Effects of clpS and clpA mutation on cell growth under heat-shock treatment (a) and stationary phase survival (b). a Overnight cultures of the indicated strains were spotted on LB agar plates with tenfold serial dilutions. The plates were incubated at 28 °C or 37 °C for 4 days prior to imaging. 100 indicates the inoculation concentration of bacterial cells of 5 × 108 cells/mL. The experiment was carried out least three times, and similar results were obtained. b Overnight cultures of the tested strains were diluted to an OD550 of 0.1, and survival was monitored by viable-cell counting 24 h (white bars), 48 h (gray bars), and 72 h (black bars) post-inoculation. Error bars indicate standard deviations; CFU means colony forming unit; asterisk (*) indicates significant difference (p < 0.05)

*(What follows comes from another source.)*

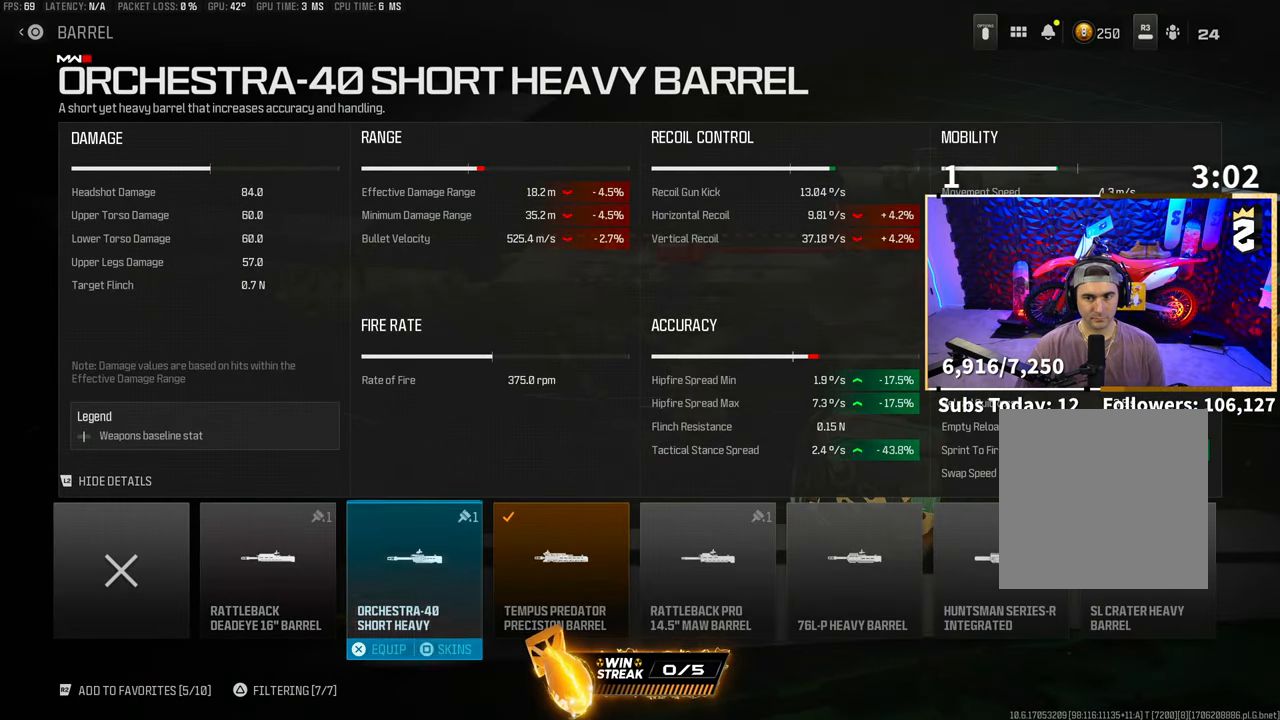
{"buttons": [], "left_stick": "center", "right_stick": "center", "events": [[33, "DPAD_RIGHT", "down"], [150, "DPAD_RIGHT", "up"]]}
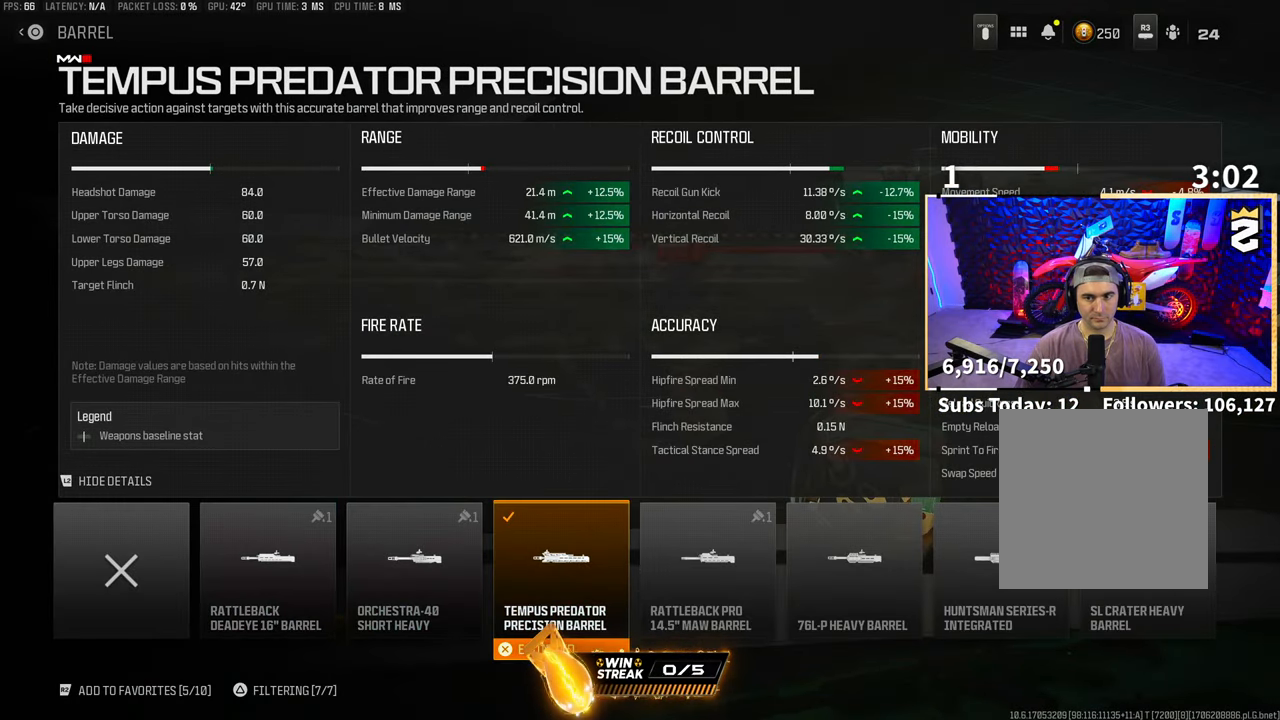
{"buttons": [], "left_stick": "center", "right_stick": "center", "events": [[83, "DPAD_LEFT", "down"], [150, "DPAD_LEFT", "up"], [233, "DPAD_LEFT", "down"], [350, "DPAD_LEFT", "up"]]}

Because the level of clpS and clpA expression increased following cell growth in LB (Fig. 2a, b), it was interested to known whether ClpS and ClpA play a role in stationary phase survival. To evaluate the effect of clpS and clpA mutation on stationary-phase survival, we determined the number of viable cells after the cultures had entered stationary phase. Our results revealed that the viable counts of all tested strains including wild-type Xcc17(pRK415), two mutants [HCS(pRK415) and HCA(pRK415)], and complemented strains [HCS(pRKclpS) and HCA(pRKclpA)] are comparable at 24 h and 48 h post-inoculation (Fig. 5b). At 72 h post inoculation, the survival of clpS and clpA mutants was impaired, whereas the complementary strains shown similar survival to the wild type. These results indicate that both clpS and clpA are required for stationary-phase survival of X. campestris pv. campestris.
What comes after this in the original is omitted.